At one bank she worked with, an executive was pushing hard for employee monitoring tools and making employees sign attestations about how they're working or handling data. The human resources department pushed back and said that would end up hurting people and hindering employees from doing their jobs, and maybe give them ideas.
“You don't want to be treating your own employees like they're criminals,” Shey said. “That might be the last straw for somebody who's already stressed out and frustrated and scared at this time. It could help to turn employees into malicious insiders.”
Through coordination and collaboration with HR, companies should listen to and understand employees’ concerns about remote work, Shey said. When companies monitor their employees, they need to clearly communicate the purpose of that, so people understand what’s happening.
“It should not be a surprise to any employee,” Shey said.
But McAlum pointed out that in the regulated financial sector, there can be no expectation of privacy. Banks have to monitor employees for compliance and risk management purposes.
“It's not about trust,” he said. “It's about trust but verify.”
But he also pointed out that in security monitoring, “you don't have a security team sitting there reading everybody's email. The software looks for certain triggers and flags.”
Teach employees about security
“Educating people, making them more aware is probably the best thing we can do,” Madnick said.

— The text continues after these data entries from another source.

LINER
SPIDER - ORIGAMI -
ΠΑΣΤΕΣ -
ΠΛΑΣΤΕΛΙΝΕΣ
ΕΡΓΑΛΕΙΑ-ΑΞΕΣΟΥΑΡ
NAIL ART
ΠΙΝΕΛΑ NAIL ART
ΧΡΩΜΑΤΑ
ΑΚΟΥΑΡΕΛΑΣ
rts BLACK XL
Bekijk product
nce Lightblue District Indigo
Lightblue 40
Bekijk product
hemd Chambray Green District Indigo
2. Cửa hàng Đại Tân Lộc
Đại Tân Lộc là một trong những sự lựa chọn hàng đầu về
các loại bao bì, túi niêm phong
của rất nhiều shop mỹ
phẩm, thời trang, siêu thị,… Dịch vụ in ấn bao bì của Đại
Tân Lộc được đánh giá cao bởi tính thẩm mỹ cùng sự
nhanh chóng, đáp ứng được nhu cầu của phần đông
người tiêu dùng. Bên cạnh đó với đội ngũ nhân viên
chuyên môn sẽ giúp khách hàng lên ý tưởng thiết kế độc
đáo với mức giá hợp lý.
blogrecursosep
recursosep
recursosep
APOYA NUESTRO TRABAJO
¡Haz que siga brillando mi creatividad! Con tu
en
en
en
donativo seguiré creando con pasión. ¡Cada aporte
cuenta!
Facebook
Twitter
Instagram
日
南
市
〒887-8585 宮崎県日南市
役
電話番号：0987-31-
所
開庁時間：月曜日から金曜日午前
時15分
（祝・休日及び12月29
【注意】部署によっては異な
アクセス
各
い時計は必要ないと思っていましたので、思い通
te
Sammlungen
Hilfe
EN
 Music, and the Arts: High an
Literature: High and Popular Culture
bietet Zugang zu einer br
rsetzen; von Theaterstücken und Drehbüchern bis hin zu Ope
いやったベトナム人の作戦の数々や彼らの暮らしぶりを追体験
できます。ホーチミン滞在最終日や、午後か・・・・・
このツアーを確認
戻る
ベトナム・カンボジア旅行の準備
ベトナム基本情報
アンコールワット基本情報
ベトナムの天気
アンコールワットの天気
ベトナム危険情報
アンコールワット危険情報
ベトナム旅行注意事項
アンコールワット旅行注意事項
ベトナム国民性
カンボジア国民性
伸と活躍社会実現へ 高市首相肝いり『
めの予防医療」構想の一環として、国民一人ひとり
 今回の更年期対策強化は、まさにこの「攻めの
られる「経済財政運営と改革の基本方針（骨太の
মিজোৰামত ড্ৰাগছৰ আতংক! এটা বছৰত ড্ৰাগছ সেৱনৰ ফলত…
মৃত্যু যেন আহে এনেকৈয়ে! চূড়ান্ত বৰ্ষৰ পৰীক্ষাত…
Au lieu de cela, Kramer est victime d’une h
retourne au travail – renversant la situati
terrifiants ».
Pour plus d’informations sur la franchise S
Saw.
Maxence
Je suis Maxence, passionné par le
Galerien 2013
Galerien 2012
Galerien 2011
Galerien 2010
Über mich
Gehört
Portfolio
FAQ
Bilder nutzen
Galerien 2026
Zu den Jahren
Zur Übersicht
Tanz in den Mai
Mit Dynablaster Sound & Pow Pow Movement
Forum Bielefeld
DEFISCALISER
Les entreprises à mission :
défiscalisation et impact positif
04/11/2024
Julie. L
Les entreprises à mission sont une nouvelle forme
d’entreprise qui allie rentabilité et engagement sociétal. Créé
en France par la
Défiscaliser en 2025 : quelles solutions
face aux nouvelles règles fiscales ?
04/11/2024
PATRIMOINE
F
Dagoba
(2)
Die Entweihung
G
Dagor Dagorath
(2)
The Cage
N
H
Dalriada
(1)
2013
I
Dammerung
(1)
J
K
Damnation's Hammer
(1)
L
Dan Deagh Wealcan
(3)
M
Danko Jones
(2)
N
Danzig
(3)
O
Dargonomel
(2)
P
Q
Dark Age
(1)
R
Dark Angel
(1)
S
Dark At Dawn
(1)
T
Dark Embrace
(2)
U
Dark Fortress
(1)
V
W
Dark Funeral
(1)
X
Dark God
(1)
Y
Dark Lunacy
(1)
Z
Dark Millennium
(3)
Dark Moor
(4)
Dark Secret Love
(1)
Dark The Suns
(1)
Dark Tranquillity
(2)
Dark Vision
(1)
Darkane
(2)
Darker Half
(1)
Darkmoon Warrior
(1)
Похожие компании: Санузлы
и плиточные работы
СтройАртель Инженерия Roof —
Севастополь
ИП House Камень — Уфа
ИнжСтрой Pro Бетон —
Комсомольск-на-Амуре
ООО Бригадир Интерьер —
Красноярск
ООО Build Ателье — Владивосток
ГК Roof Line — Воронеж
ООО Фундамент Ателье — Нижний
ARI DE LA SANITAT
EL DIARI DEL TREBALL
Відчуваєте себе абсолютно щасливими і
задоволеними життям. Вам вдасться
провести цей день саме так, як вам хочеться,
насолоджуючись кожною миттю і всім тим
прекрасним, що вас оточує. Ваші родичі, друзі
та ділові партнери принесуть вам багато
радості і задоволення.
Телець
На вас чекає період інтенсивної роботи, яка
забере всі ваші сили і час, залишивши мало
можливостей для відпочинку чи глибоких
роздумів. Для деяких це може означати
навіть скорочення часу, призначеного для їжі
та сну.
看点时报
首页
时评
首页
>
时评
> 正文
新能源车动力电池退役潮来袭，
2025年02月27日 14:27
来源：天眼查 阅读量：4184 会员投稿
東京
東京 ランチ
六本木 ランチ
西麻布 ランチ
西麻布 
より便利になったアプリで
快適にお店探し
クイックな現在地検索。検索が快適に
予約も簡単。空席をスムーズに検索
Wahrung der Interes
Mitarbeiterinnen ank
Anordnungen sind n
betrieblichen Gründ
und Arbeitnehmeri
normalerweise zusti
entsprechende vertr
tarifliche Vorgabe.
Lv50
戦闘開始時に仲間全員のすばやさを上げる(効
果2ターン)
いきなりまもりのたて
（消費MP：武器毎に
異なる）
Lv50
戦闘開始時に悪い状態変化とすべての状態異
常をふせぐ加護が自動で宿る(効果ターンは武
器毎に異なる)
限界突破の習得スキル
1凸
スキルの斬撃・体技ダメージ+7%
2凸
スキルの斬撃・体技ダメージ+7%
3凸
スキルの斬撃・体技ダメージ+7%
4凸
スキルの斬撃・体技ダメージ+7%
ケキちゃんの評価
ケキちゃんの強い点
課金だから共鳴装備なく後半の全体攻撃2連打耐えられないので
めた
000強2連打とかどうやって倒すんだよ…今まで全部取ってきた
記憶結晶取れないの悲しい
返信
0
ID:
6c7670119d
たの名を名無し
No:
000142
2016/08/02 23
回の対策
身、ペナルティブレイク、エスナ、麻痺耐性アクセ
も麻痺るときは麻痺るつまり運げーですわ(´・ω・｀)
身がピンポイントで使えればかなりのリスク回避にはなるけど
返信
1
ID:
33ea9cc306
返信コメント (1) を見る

Bank employees should be taught, for instance, that if they’re on video camera, they should be aware of what may be in the background, he said. They should think before recording video meetings in which sensitive data is shared. They should be reminded not to use the default password on their videoconferencing accounts.
Traditional cybersecurity training tends to not work because people forget most of what they learned by the following day or at least the following week, Madnick said.
But peer pressure can work, he said.
For instance, workgroups could be told that if one person in the group falls victim to a phishing attack, everyone in the group will get a cut to their bonus. If two people fall victim, there will be zero bonuses for the group.
“That’s a rather draconian way of doing this, but it works,” Madnick said. The same idea could be carried out by praising the groups with the best security and safety record.
McAlum sees insider threats as an area that calls for continuous improvement rather than complacency.
“I think it's fairly safe to say that no company is going to go back to exactly the way they were before, McAlum said. “We see this as an opportunity to think through the future. What else can we do differently now? What could we be planning for as we look into the future?”